Po trzecie (i ściśle związane z drugim punktem), zgodnie z hipotezą efektywnego rynku, żaden inwestor nie powinien nigdy być w stanie pokonać rynku ani średnich rocznych zwrotów, które wszyscy inwestorzy i fundusze są w stanie osiągnąć przy wykorzystaniu wszelkich możliwych starań. To oczywiście oznaczałoby, jak często twierdzi wielu ekspertów rynkowych, że absolutnie najlepszą strategią inwestycyjną jest po prostu umieszczenie wszystkich swoich funduszy inwestycyjnych w funduszu indeksowym. Zwiększyłoby się to lub zmniejszyło w zależności od ogólnego poziomu rentowności przedsiębiorstw lub strat. Ale jest wielu inwestorów, którzy konsekwentnie pokonują rynek. Warren Buffett należy do tych, którym rok po roku udało się wyprzedzić średnią.

Kwalifikacja EMH

Eugene Fama nigdy nie wyobrażał sobie, że jego efektywny rynek będzie przez cały czas w 100% wydajny. Byłoby to niemożliwe, ponieważ ceny akcji potrzebują czasu, aby zareagować na nowe informacje. Skuteczna hipoteza nie podaje jednak ścisłej definicji tego, jak długo ceny muszą powrócić do wartości godziwej. Ponadto na wydajnym rynku zdarzenia losowe są całkowicie akceptowalne, ale zawsze zostaną wyeliminowane, gdy ceny powrócą do normy.

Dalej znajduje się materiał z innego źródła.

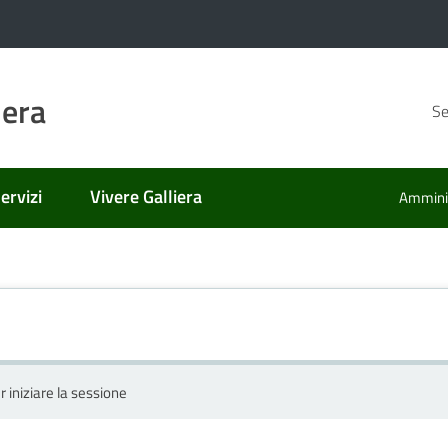
iera
Se
ervizi
Vivere Galliera
Amminis
r iniziare la sessione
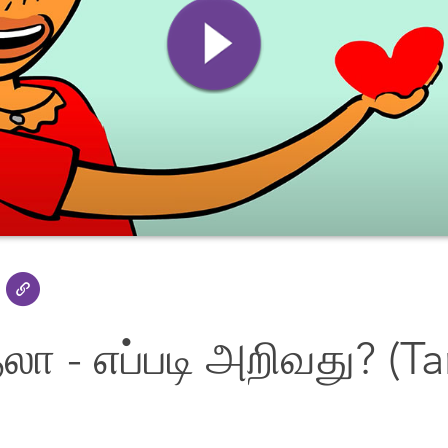
ா - எப்படி அறிவது? (Ta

Ale ważne jest, aby zapytać, czy EMH podważa samą siebie, pozwalając na przypadkowe zdarzenia lub ewentualności środowiskowe. Nie ma wątpliwości, że takie ewentualności należy rozpatrywać w kontekście efektywności rynkowej, ale z definicji prawdziwa efektywność uwzględnia te czynniki natychmiast. Innymi słowy, ceny powinny reagować niemal natychmiastowo wraz z pojawieniem się nowych informacji, które mogą wpłynąć na charakterystykę inwestycji akcji. Tak więc, jeśli EMH dopuszcza nieefektywności, być może będzie musiał przyznać, że absolutna efektywność rynku jest niemożliwa.

Zwiększanie efektywności rynkowej?

Chociaż stosunkowo łatwo jest wylać zimną wodę na hipotezę efektywnego rynku, jej znaczenie może w rzeczywistości rosnąć. Wraz z pojawieniem się skomputeryzowanych systemów do analizy inwestycji giełdowych, transakcji i korporacji, inwestycje stają się coraz bardziej zautomatyzowane na podstawie ścisłych matematycznych lub fundamentalnych metod analitycznych. Biorąc pod uwagę odpowiednią moc i szybkość, niektóre komputery mogą natychmiast przetwarzać wszelkie dostępne informacje, a nawet przełożyć taką analizę na natychmiastową realizację transakcji.

Pomimo coraz częstszego wykorzystywania komputerów większość procesów decyzyjnych nadal podejmują ludzie, a zatem są one narażone na błędy ludzkie. Nawet na poziomie instytucjonalnym użycie maszyn analitycznych nie jest uniwersalne. Podczas gdy sukces inwestowania na giełdzie opiera się głównie na umiejętnościach inwestorów indywidualnych lub instytucjonalnych, ludzie będą nieustannie poszukiwać pewnej metody osiągnięcia wyższych zwrotów niż średnie rynkowe.

Podsumowanie

Można śmiało powiedzieć, że rynek nie osiągnie w najbliższym czasie idealnej wydajności. Aby uzyskać większą wydajność, wszystkie te rzeczy muszą się wydarzyć:

  • Powszechny dostęp do szybkich i zaawansowanych systemów analizy cen.
  • Powszechnie akceptowany system analizy cen akcji.
  • Absolutny brak ludzkich emocji w procesie podejmowania decyzji inwestycyjnych.
  • Gotowość wszystkich inwestorów do zaakceptowania faktu, że ich zyski lub straty będą dokładnie takie same, jak u wszystkich innych uczestników rynku.

Trudno sobie wyobrazić, by choć jedno z tych kryteriów efektywności rynku kiedykolwiek zostało spełnione.